Collection entries
--- START ---
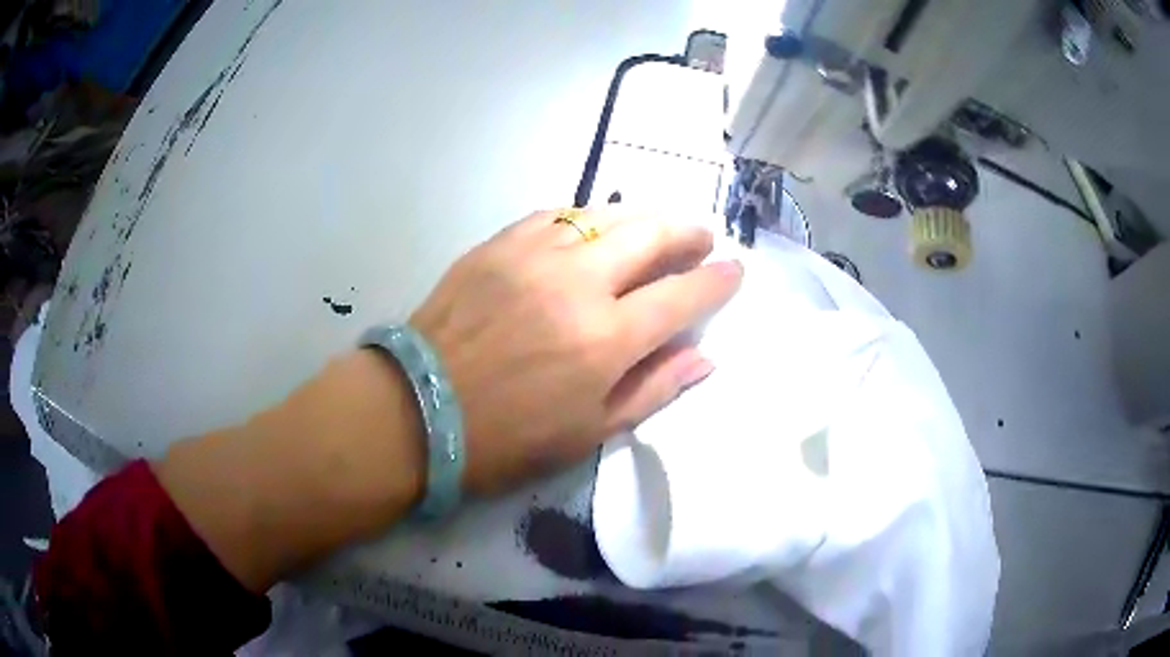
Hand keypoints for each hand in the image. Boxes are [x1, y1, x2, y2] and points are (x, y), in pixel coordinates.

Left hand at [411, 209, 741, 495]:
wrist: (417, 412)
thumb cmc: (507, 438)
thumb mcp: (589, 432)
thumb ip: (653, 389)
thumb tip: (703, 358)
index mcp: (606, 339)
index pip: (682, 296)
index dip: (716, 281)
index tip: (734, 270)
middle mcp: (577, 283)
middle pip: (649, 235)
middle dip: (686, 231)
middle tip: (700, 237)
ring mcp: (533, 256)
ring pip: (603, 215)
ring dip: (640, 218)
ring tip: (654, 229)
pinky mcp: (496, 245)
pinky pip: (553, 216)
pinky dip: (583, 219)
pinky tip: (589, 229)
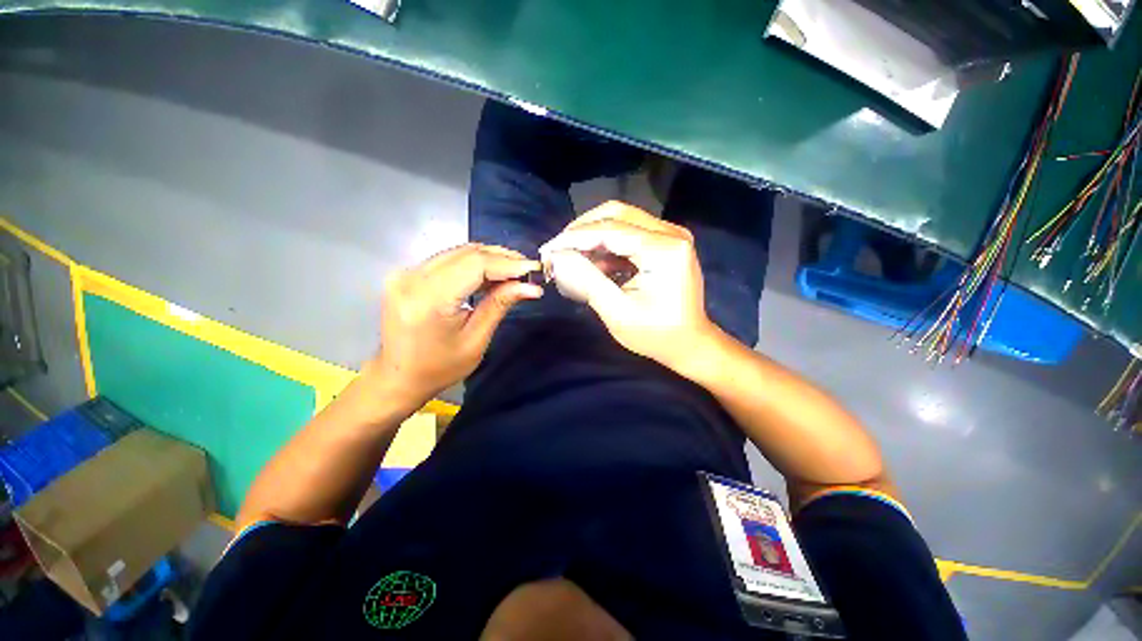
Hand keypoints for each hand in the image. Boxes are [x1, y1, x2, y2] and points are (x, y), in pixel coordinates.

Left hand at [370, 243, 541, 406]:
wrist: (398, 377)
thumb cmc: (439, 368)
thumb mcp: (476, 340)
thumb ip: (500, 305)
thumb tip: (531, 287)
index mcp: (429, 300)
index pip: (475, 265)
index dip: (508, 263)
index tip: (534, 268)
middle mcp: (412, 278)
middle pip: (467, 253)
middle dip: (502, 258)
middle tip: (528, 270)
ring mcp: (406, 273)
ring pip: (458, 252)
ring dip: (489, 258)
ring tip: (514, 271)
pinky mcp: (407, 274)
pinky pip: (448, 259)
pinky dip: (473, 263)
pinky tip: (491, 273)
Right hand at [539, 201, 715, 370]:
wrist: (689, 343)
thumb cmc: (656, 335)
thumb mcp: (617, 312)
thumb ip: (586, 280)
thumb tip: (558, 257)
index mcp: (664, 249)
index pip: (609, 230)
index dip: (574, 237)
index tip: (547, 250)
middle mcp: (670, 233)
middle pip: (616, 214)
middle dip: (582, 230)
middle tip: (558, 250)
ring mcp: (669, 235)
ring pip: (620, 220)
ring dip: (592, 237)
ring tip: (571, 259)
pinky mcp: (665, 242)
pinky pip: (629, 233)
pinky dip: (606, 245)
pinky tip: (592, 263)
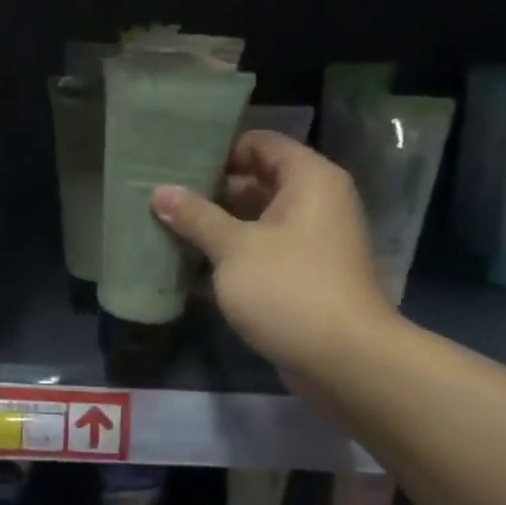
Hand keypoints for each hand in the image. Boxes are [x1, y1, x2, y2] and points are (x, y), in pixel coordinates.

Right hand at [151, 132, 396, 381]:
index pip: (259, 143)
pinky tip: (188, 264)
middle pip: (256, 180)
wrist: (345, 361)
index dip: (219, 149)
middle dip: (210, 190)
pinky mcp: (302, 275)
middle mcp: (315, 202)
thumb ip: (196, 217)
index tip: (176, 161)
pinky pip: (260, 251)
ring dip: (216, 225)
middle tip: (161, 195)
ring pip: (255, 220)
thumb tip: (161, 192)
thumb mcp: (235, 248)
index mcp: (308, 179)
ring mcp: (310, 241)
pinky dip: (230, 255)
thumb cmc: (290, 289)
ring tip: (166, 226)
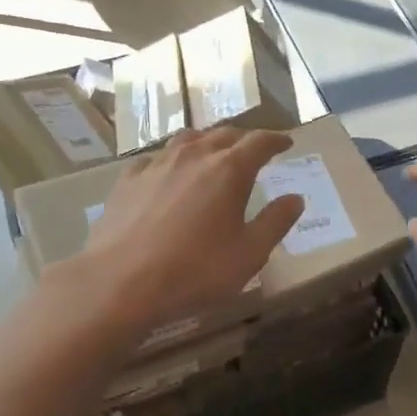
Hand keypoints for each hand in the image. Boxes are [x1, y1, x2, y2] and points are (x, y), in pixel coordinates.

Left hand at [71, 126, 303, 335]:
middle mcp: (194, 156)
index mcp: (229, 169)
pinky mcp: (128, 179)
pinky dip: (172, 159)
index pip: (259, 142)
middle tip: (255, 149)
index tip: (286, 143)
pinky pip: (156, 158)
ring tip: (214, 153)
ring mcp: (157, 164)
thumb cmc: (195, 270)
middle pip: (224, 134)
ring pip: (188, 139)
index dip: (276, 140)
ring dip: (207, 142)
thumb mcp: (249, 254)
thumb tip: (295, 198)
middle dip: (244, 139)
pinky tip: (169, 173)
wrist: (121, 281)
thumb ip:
--- END ---
• Exercise requirements
Return only the lines between the one holding "index mcp: (606, 339)" and the one holding "pinky dip: (583, 219)", inclusive, exactly as they appear above.

• Solution
index mcp: (606, 339)
index pip: (682, 296)
index dip: (716, 281)
index tip: (734, 270)
middle mcp: (577, 283)
middle pip: (649, 235)
middle dip: (686, 231)
middle tip: (700, 237)
ring mcp: (533, 256)
ring pip: (603, 215)
ring dip: (640, 218)
ring tip: (654, 229)
pinky mcp: (496, 245)
pinky pip: (553, 216)
pinky dip: (583, 219)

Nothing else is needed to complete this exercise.